BÖLÜM 21

576 99 10
                                    

Gergindim. Üstelik bu gerginliğimin üzerimdeki kıyafetlerle alakası yoktu.

Jimin yüzündendi.

Belki de onunla bu kadar samimi olmamalıydım. Belki de kendi numaramı değiştirmeliydim. Bilmiyordum. Ne yapacağımı da ne düşüneceğimi de bilmiyordum.

"Off, ne yapacağım Holly? İyi biri gibi duruyor.. üstelik ablam da onunla konuşmama bir şey demedi.. eğer ablam izin verdiyse bir bildiği vardır değil mi?"

Holly gözlerini kırpıştırıp başını yana eğdiğinde iç geçirdim.

"Okula da gidemeyeceğim.. ailem neden bu kadar baskı yapmaya başladı anlamıyorum.. ben ne yaptım ki?"

Dolu gözlerimle dizlerim üzerine çöktüm ve anında patilerini çıplak bacaklarıma koyan köpeğimi kucağıma aldım.

"Ne yapacağımı bilmiyorum.."

Fısıldadığımda ihtiyacım olan tek şeyin ablam olduğunu hissettim. Belki de onunla daha fazla konuşmalıydım. Bilmiyordum.

"Tamam tamam, biliyorum çok sıkıldın.. hadi gidelim."

Holly'i bırakıp kalktım ve tasmasını sıkıca kavrayıp odamdan çıktım. Hala üzerimi değiştirip değiştirmemek arasında gidip geliyordum.

Dışarı çıktığımda bu karmaşadan biraz uzaklaşmak için göle yürümeye başlamıştım.

Kasabamız küçüktü ama büyük bir gölü, büyük çocuk parkı, ufak birkaç eğlence mekanı vardı. Ortalama bir kütüphaneye sahipti. Çokça hediyelik yer, mağaza, restoran ve kafe doluydu. Turizm için oldukça güzel bir yerdi. Sessiz, sakin, huzurlu ve bol yeşillikli bir kasabaydı. Kasabanın dışına yakın birkaç fabrika vardı ve ben tekstil fabrikasında işe başlayacaktım.

Esasında, dikişle, tasarımla uğraşmak istiyordum fakat burdaki fabrikalarda sadece bir tekstil vardı ve o da iplik fabrikasıydı.

Çalışmak istediğim söylenemezdi, en azından zamanı gelmeden ya da okula gitmem gerekirken bunu yapmak istemiyordum.
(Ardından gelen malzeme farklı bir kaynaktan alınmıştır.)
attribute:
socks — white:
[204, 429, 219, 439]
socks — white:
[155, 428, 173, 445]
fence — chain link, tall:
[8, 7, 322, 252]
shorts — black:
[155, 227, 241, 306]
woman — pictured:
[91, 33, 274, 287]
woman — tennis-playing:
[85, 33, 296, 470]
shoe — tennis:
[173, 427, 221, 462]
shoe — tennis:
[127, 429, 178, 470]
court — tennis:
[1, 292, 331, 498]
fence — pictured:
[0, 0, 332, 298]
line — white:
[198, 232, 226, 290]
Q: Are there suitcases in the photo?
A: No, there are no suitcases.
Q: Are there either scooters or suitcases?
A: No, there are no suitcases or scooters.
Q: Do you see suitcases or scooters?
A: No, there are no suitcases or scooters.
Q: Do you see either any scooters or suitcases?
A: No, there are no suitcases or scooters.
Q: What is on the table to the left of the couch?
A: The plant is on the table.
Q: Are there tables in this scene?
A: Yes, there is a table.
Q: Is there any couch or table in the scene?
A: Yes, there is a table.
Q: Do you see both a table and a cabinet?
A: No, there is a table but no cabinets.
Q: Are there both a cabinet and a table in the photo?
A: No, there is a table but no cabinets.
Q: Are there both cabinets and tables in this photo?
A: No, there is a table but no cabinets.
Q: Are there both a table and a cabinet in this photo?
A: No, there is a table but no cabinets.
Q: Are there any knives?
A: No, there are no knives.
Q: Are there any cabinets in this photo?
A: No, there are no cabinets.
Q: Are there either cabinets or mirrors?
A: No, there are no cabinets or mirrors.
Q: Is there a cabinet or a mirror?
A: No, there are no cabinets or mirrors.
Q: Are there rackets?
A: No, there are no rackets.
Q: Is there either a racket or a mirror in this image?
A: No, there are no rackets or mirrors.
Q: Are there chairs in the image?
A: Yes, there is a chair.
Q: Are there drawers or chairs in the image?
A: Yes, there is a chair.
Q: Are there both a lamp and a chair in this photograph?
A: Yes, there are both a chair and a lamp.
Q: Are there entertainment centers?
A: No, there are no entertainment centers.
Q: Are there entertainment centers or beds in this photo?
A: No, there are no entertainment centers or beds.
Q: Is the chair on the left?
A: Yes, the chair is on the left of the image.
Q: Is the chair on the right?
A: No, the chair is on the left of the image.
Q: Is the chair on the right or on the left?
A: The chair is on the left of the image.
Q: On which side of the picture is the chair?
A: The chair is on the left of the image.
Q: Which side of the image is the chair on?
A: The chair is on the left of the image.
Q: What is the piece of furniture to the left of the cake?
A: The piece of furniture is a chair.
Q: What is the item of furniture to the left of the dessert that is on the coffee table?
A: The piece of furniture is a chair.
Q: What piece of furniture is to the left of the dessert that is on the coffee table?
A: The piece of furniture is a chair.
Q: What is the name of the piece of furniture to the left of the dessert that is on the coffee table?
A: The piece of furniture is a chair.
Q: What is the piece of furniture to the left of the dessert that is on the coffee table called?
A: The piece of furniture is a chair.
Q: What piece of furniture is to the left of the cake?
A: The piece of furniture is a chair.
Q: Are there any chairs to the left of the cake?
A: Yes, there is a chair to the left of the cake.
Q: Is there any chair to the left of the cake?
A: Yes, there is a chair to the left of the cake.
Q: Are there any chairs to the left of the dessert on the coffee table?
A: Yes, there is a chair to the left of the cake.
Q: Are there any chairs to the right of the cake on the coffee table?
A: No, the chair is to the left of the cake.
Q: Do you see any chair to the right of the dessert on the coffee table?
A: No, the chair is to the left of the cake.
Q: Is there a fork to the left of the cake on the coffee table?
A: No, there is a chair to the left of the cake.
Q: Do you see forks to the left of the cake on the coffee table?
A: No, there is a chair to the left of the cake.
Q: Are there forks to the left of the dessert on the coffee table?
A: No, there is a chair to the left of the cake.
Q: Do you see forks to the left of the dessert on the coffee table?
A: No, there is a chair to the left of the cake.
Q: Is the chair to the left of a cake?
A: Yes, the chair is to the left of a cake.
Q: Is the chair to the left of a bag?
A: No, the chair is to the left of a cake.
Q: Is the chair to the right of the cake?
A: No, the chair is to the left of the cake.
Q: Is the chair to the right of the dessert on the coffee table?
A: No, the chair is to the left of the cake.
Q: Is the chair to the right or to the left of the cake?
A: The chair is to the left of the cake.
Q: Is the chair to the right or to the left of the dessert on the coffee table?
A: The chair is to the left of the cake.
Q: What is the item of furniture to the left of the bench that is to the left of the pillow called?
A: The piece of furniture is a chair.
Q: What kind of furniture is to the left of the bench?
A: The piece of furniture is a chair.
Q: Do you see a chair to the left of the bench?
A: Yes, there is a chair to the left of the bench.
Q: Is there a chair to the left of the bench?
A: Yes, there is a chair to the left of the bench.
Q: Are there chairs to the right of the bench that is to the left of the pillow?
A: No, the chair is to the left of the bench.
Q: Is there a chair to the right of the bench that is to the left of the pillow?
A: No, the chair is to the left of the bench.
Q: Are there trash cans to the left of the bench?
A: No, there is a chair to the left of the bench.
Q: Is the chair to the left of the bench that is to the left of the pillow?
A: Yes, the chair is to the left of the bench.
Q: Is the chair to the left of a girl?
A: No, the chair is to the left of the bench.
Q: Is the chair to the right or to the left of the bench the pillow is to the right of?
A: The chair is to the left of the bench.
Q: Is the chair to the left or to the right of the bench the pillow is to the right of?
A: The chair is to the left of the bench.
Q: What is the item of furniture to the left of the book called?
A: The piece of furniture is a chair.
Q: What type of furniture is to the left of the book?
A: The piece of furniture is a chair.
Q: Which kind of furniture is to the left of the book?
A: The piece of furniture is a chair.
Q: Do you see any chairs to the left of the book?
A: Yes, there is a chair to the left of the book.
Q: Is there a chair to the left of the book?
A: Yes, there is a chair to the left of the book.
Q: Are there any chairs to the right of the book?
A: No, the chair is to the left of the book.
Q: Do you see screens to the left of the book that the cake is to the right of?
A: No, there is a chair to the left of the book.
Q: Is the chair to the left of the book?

Babama defalarca yalan söyleyip kimseyle konuşmadığımı, okuldan zaten biriyle konuşmayacağımı söylemiştim ancak.. sonuç ortadaydı. Bana inanmıyorlardı. Telefonumu da almasınlar diye mesajları da gösteremiyordum ablama yaptığım gibi.

Arada kalmıştım anlaşılacağı üzere.

Bunların bana tek artısı çocuksu ruhumdan biraz daha sıyrılıp aklımın olgunlaşmasıydı. Evet hala çoğu şey için küçük bir çocuk gibiydim ama alfa sayesinde biraz daha açabilmiştim gözlerimi.

Bana faydası dokunduğunu da inkar edemezdim.

Herkes benimle konuşmaya çekinirdi, babam kasabanın başkan adayıydı ve annem de karakolda çalışıyordu. Yaşadığım yerde fazla suç işlenmese de meşgul bir kadındı. Babamdan bahsetmek bile istemiyordum zaten. O başlı başına katı, otoriter, dediğim dedik biriydi.

Bu yüzden ne benim yalvarışlarımı ne annemin ikna çabalarını ne de ablamın saygısızlık diye adlandırdığı tartışmalarını takmamıştı. Bana neden böyle yaptığını bilmiyordum. Konuştuğum kişinin kim olduğunu düşünüyor bilmiyordum. Bana hiçbir şey söylemiyordu ama birileriyle konuştuğumun elbet farkındaydı. Sadece ben mesajları sildiğim ve arkadaşlarımı da alfa diye kaydettiğim için bir şey kanıtlayamıyordu. Denemişti. Telefonumu, tabletimi, bilgisayarımı elimden almayı denemişti ama ablam büyük bir kavga ile ona engel olmuştu.

Ablama minnettardım. Beni bebeği gibi seviyor, koruyup kolluyordu.

"Tanrı aşkına Yoongi, sen iyi misin? Dakikalardır sana sesleniyorum."